Question

a 100cm rod is moving on a horizontal surface at an instant when it is parallel to the x-axis its ends A and B have velocities 20 cm per second and 30n cm per second as shown in the figure find the angular velocity of the rod​

Answer 1

Given that,

Radius = 100 cm

Velocity of A = 20 cm/s

Velocity of B = 30 cm/s

Angular velocity :

Angular velocity is equal to the linear velocity divided by radius.

In mathematically,

$\omega=\dfrac{v}{r}$

Where, v = linear velocity

r = radius  

Let the rod is rotating with uniform angular velocity and the center of rotation of the 100cm rod is r cm away from the end rotating with tangential velocity 20 m/s.
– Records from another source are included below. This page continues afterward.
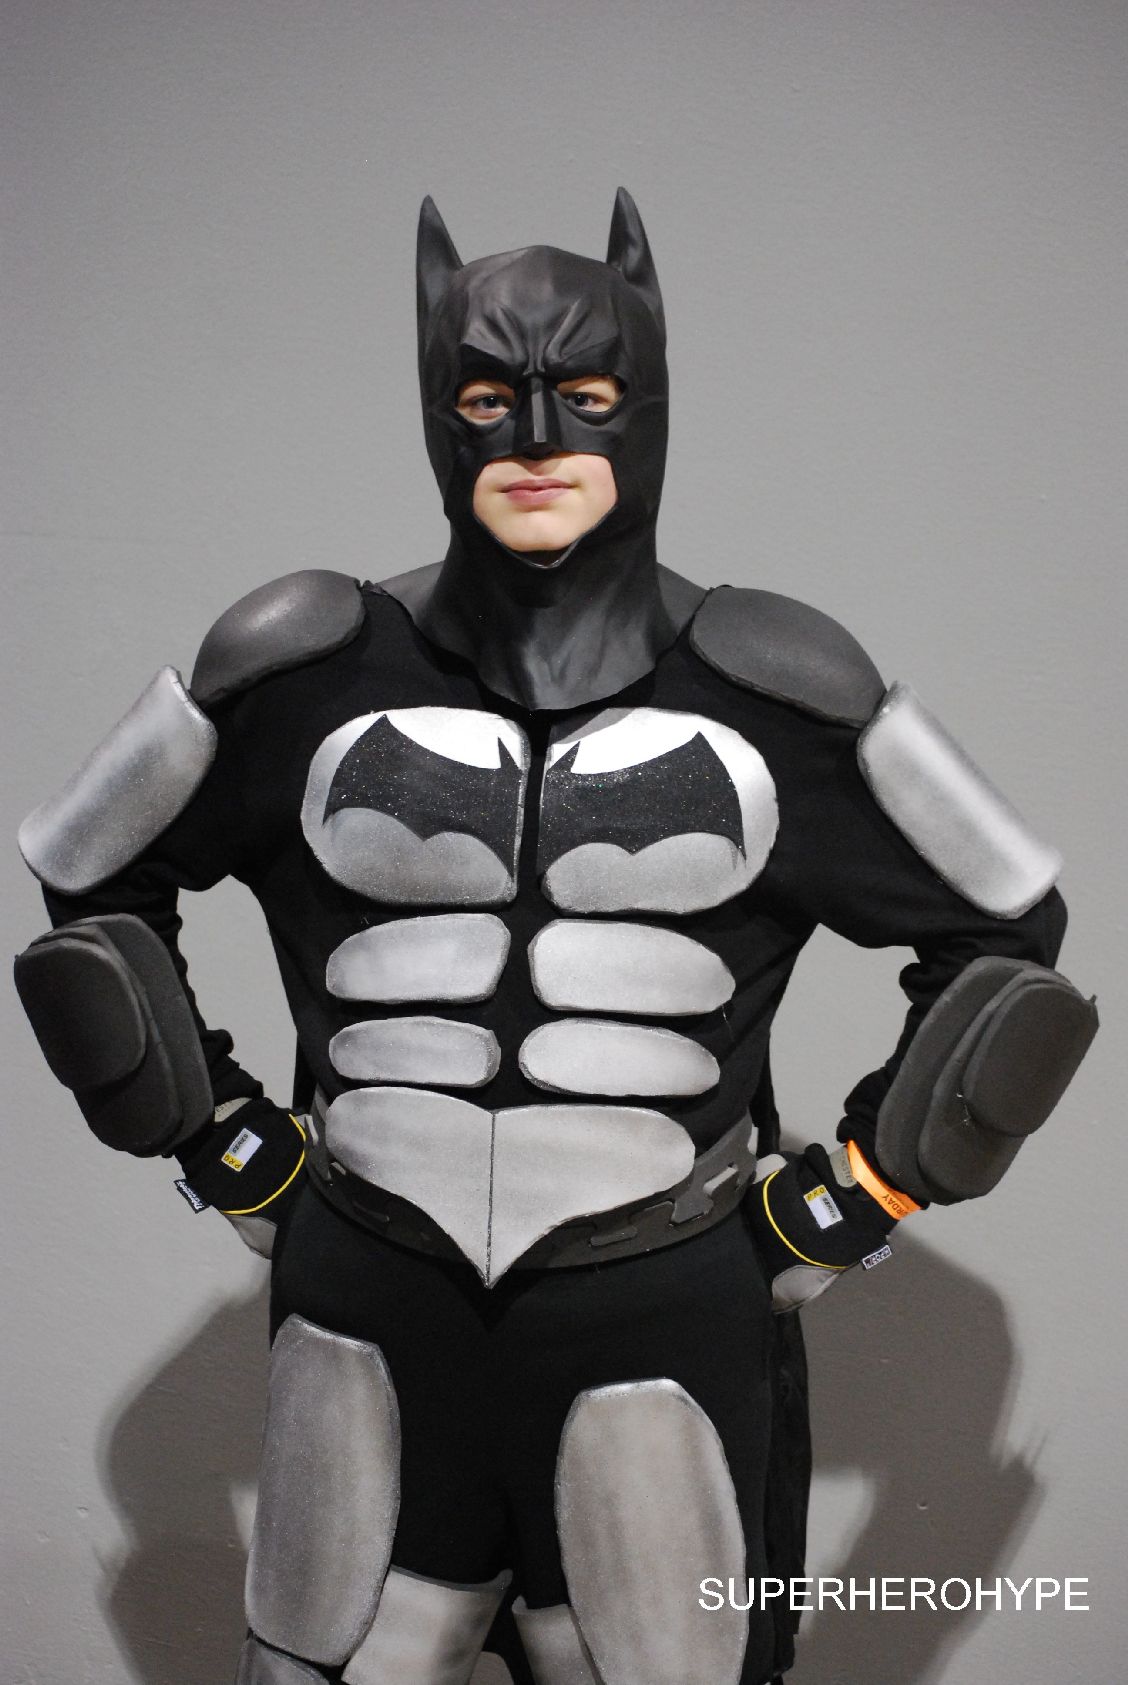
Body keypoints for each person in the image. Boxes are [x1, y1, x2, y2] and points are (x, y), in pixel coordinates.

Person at [14, 191, 1096, 1685]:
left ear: (649, 403)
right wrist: (226, 1149)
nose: (533, 434)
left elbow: (1012, 953)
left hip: (660, 1313)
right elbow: (88, 888)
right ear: (434, 412)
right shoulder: (298, 666)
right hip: (367, 1306)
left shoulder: (779, 689)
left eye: (583, 392)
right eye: (485, 396)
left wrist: (843, 1206)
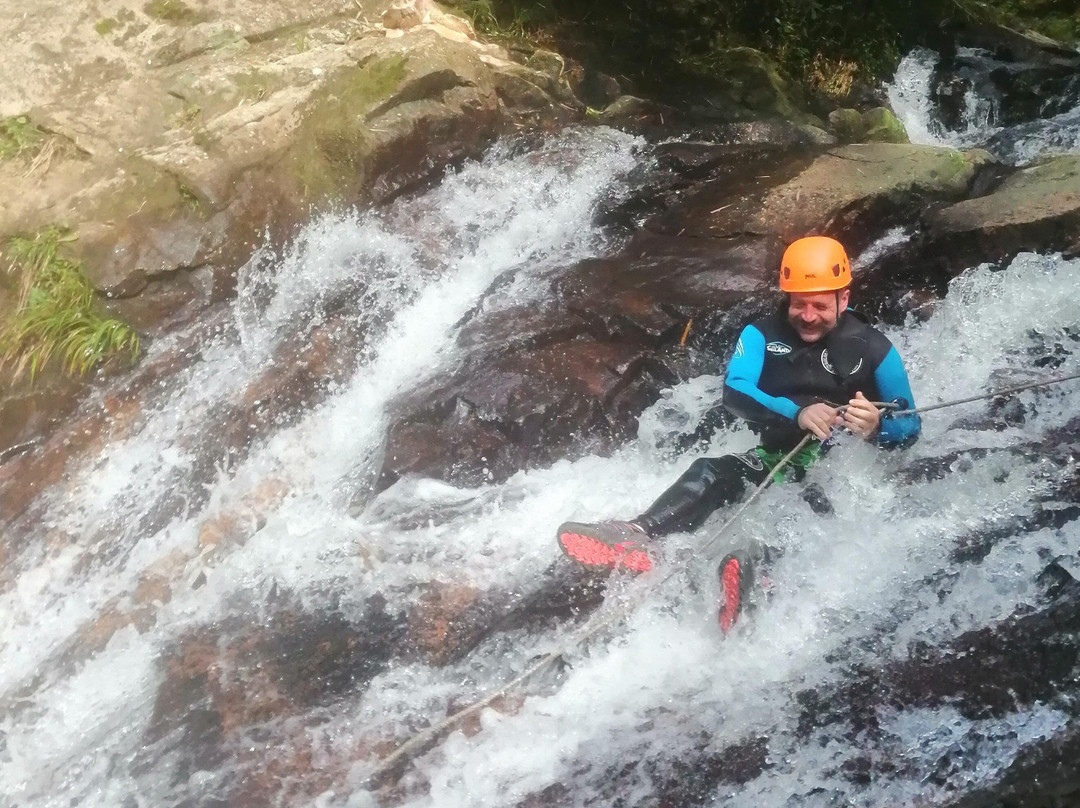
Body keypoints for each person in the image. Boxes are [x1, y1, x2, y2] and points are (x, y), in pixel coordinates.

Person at [556, 236, 921, 632]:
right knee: (711, 471)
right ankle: (638, 535)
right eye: (799, 303)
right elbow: (735, 391)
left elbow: (910, 426)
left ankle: (754, 574)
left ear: (843, 299)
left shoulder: (875, 349)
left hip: (835, 474)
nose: (808, 315)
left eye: (820, 305)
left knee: (803, 506)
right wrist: (797, 413)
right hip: (775, 457)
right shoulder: (760, 335)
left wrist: (874, 428)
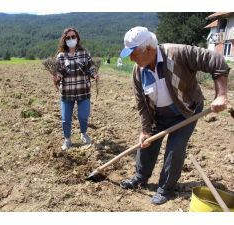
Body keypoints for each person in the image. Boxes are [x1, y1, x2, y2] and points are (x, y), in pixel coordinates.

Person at [119, 26, 230, 205]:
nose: (131, 58)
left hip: (185, 111)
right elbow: (142, 103)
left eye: (134, 53)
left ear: (149, 49)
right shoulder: (138, 71)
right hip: (158, 115)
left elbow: (216, 60)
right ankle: (140, 177)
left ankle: (166, 188)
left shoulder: (178, 53)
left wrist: (221, 95)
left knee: (175, 148)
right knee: (146, 144)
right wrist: (145, 130)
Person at [54, 27, 99, 151]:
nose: (71, 39)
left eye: (73, 36)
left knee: (83, 116)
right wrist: (56, 77)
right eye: (68, 37)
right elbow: (57, 72)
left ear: (77, 38)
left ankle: (83, 134)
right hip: (66, 93)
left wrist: (94, 74)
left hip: (83, 91)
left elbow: (91, 67)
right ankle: (67, 140)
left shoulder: (84, 53)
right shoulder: (61, 56)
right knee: (65, 118)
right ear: (64, 40)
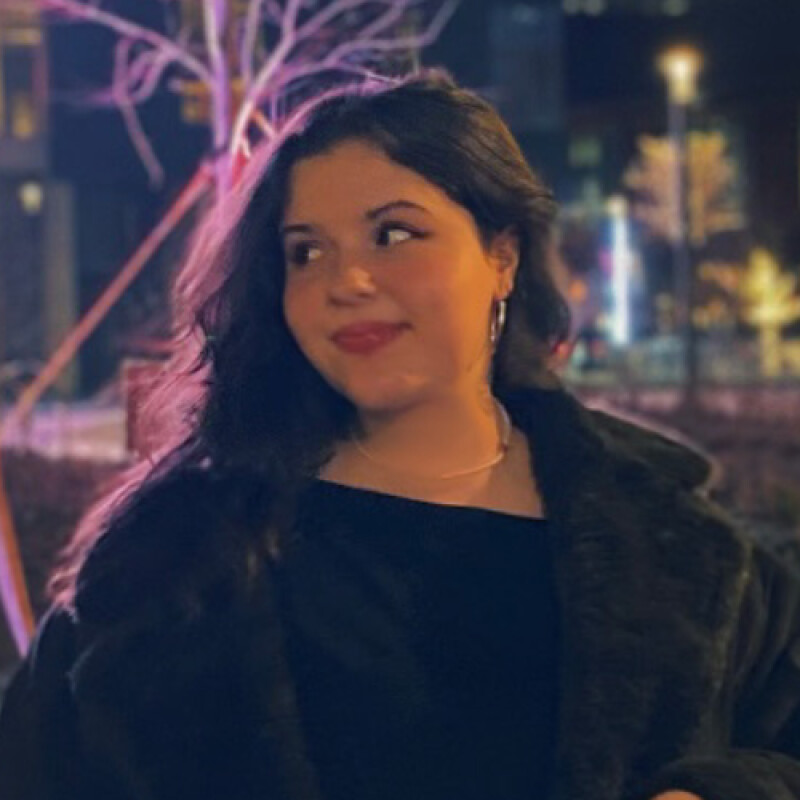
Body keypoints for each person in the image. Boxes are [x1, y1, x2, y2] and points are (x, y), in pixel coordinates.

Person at [1, 68, 799, 800]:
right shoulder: (173, 554)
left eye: (393, 234)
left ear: (503, 255)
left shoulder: (677, 547)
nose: (345, 281)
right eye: (306, 251)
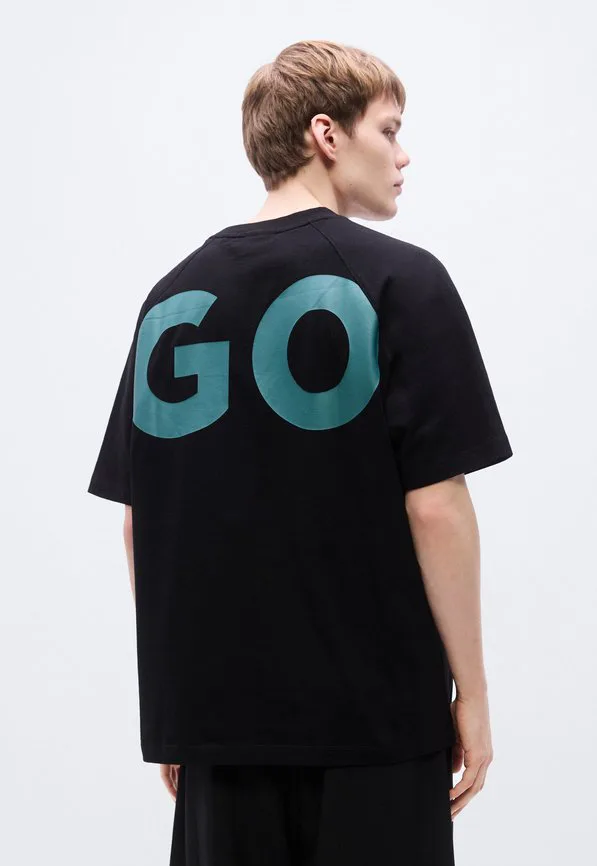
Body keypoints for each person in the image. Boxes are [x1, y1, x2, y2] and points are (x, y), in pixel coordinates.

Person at [88, 38, 513, 866]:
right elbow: (435, 506)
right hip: (378, 727)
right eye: (388, 130)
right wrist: (473, 695)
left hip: (220, 727)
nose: (402, 155)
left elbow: (143, 523)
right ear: (327, 134)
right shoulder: (401, 281)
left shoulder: (171, 300)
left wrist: (182, 708)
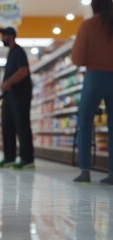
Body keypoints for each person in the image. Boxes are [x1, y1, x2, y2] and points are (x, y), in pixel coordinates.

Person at [72, 0, 113, 184]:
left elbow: (78, 58)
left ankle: (85, 171)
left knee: (85, 122)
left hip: (94, 77)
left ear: (93, 7)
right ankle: (111, 174)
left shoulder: (88, 25)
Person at [0, 27, 35, 170]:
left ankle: (27, 159)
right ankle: (9, 157)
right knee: (7, 125)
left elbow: (23, 71)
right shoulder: (11, 53)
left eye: (3, 36)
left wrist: (8, 82)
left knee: (22, 126)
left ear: (10, 36)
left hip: (20, 95)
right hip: (9, 96)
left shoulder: (18, 51)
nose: (1, 39)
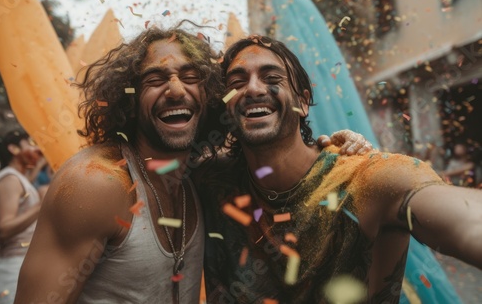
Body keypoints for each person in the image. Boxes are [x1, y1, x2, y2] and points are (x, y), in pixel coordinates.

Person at [14, 24, 369, 304]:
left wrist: (337, 145)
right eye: (155, 79)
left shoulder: (200, 177)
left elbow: (280, 161)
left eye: (190, 77)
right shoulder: (96, 184)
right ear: (129, 99)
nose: (175, 90)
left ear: (211, 96)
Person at [199, 36, 482, 303]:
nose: (253, 89)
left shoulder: (366, 177)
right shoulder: (209, 183)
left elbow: (464, 220)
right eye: (237, 82)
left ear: (303, 102)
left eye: (272, 79)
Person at [0, 130, 43, 304]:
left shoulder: (15, 178)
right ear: (13, 149)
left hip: (8, 272)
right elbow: (4, 228)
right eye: (31, 143)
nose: (37, 148)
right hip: (8, 273)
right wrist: (41, 206)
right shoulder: (10, 179)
We need to calculate the radius

Using formula of angular velocity

For A,

$v=r\omega$

$20=\omega r$....(I)

For B,

$30=(100-r)\omega$......(II)

From equation (I) and (II)

$\dfrac{20}{30}=\dfrac{r}{100-r}$

$2000-20r=30r$

$r=\dfrac{2000}{50}$

$r= 40 cm$

We need to calculate the angular velocity

Put the value of r in equation (I)

$20=40\omega$

$\omega=\dfrac{20}{40}$

$\omega=0.5\ rad/s$

Hence, The angular velocity of the rod​ is 0.5 rad/s.